1. Universal Bipolar Signatures – For every guide‑field case, including the zero‑guide‑field configuration, strong electron streams develop along the separatrices. Their drift speed exceeds the electron thermal speed, triggering streaming instabilities that generate electron holes. These holes manifest as bipolar structures in the parallel electric field (E_∥). The normalized amplitude eE_∥/(m_i c ω_pi) is ≈ 1.5 × 10⁻⁵, matching MMS‑compatible electric fields of 10–30 mV m⁻¹. The spatial extent of the structures is about 16 local Debye lengths, again consistent with satellite observations.

2. Guide‑Field Dependence of Flow Geometry – At low B_z the parallel electron velocity U_e∥ is antisymmetric across the current sheet, producing inward‑directed flows on all four separatrices. As B_z increases, the flow pattern becomes asymmetric: the top‑left and bottom‑right separatrices retain strong inward flow, while the opposite pair reverses to outward flow. This asymmetry explains why earlier small‑box simulations only reported bipolar signatures for strong guide fields; in a sufficiently large domain the electron streams are unimpeded and the instability develops regardless of B_z.

3. Reconnection Rate – The reconnection rate remains robust for all guide fields, decreasing only modestly as B_z grows, consistent with earlier theoretical work that predicts slower reconnection when the guide‑field plasma β falls below unity.

4. Quantitative Agreement with Observations – The simulated electron drift speeds (≈ 10–30 v_the) and electric‑field amplitudes are in good agreement with Cluster and earlier MMS precursor measurements, providing a quantitative benchmark for future MMS data analysis.

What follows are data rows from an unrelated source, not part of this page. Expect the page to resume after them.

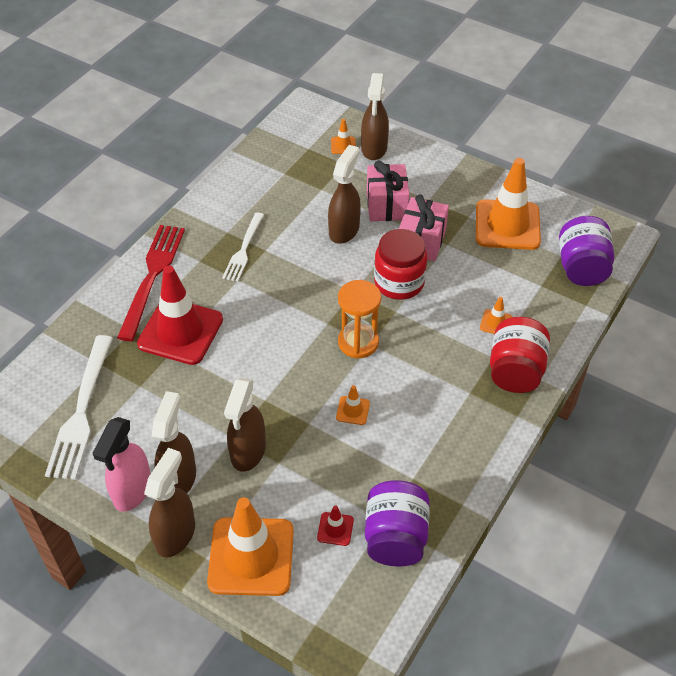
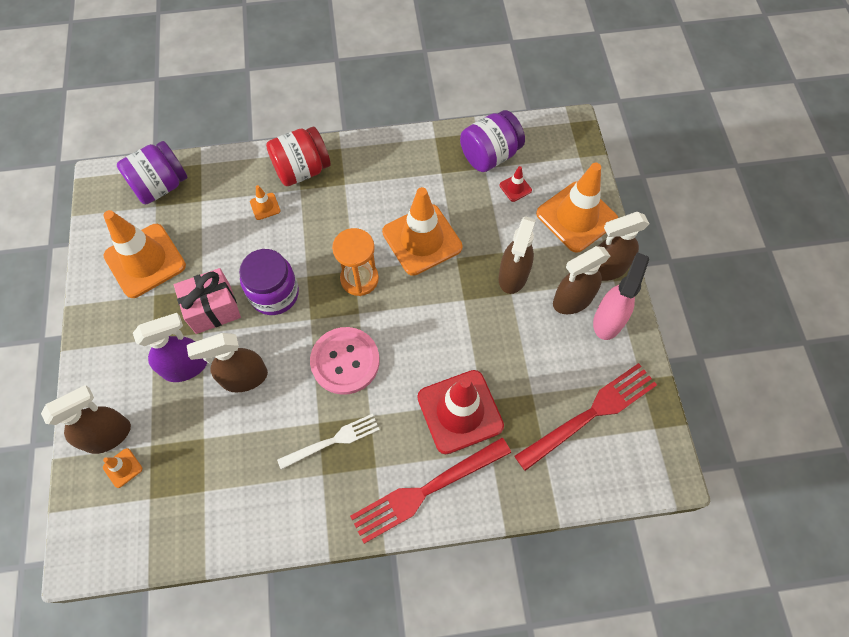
camera: 130 degrees left, 15 degrees up
(81, 412) = (591, 413): white fork -> red fork
(132, 491) = (608, 320): pink spray bottle -> pink spray bottle turned 45 degrees counterclockwise
(248, 452) = (513, 276): brown spray bottle -> brown spray bottle turned 135 degrees clockwise
(295, 291) = (345, 361): none -> pink button
(353, 410) = (422, 239): orange traffic cone -> orange traffic cone, size x2.41
(386, 205) = (186, 366): pink gift -> purple spray bottle
(399, 282) = (274, 294): red jar -> purple jar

The paper’s strengths lie in its realistic parameter set (physical mass ratio, realistic Alfvén speed), the use of a large computational domain that minimizes artificial boundary effects, and a systematic guide‑field scan that resolves a long‑standing discrepancy between simulations and satellite observations. However, several limitations are acknowledged:

• The study is restricted to 2‑D geometry; out‑of‑plane instabilities near the X‑point (e.g., lower‑hybrid drift or Buneman modes) cannot be captured.
• Density and magnetic‑field asymmetries characteristic of the magnetopause are omitted, limiting direct applicability to that environment.
• Only a hydrogen plasma is considered; heavy ion species (e.g., O⁺) that are often present in the magnetosphere are not included.
• No direct statistical comparison with MMS data is performed; the work provides predictions that must be validated once MMS observations become available.

Future work is proposed to extend the simulations to full 3‑D, incorporate magnetopause‑type asymmetries, and include multi‑ion species. The authors also note that even larger supercomputing resources (beyond the 4096 cores used on NASA’s Pleiades) will be required for such endeavors.

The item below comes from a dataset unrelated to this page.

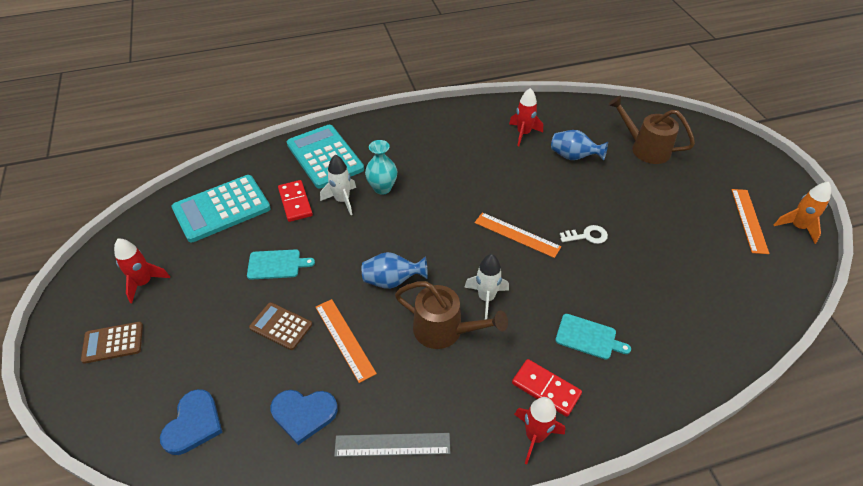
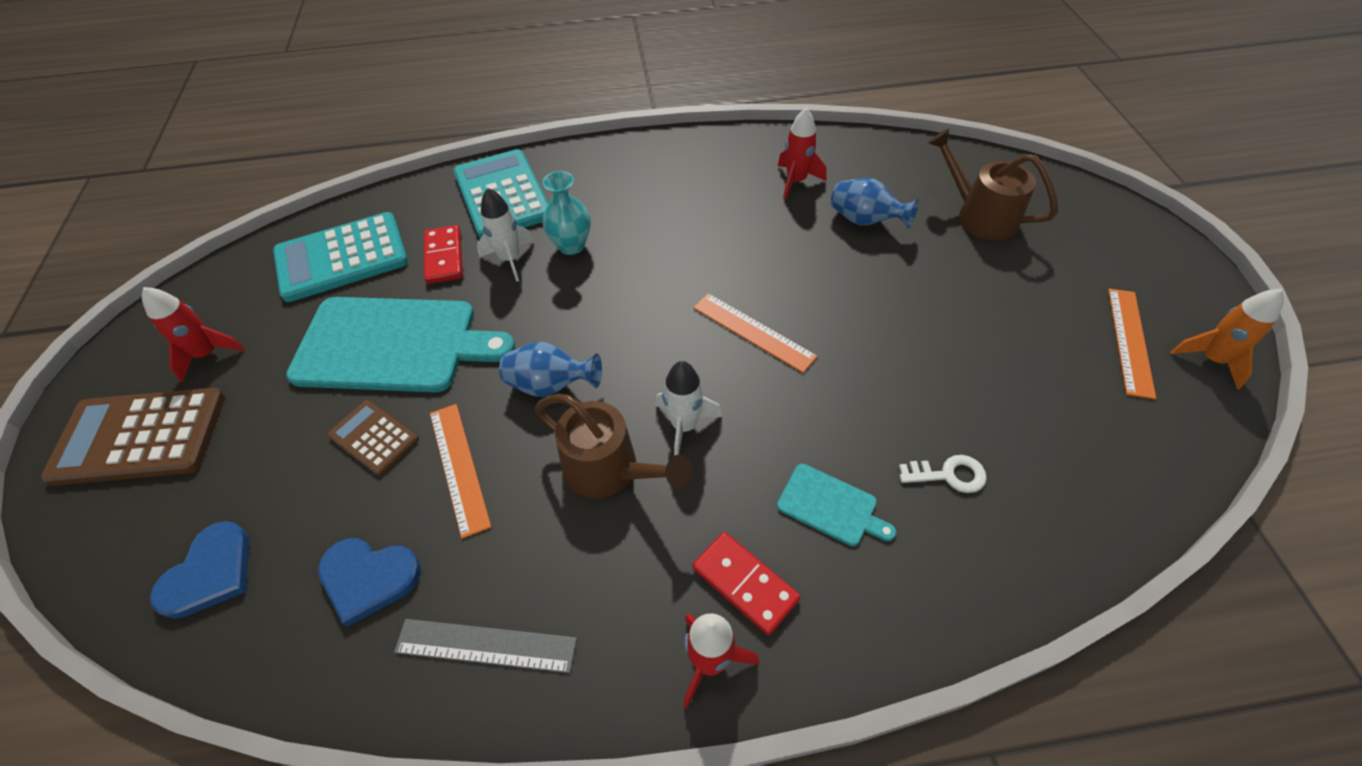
camera: 10 degrees right, 5 degrees up
(113, 342) = (140, 437): brown calculator -> brown calculator, size x1.83
(276, 264) = (393, 344): turquoise cutting board -> turquoise cutting board, size x2.23
(587, 236) = (861, 343): white key -> white key (948, 475)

In summary, the study convincingly demonstrates that bipolar parallel electric‑field structures are a universal signature of magnetic‑reconnection separatrices for realistic hydrogen plasmas, independent of guide‑field strength. This finding equips the MMS mission with a reliable diagnostic: the detection of bipolar electric fields can be used as a robust flag for the presence of nearby reconnection sites, both in the magnetotail and at the magnetopause.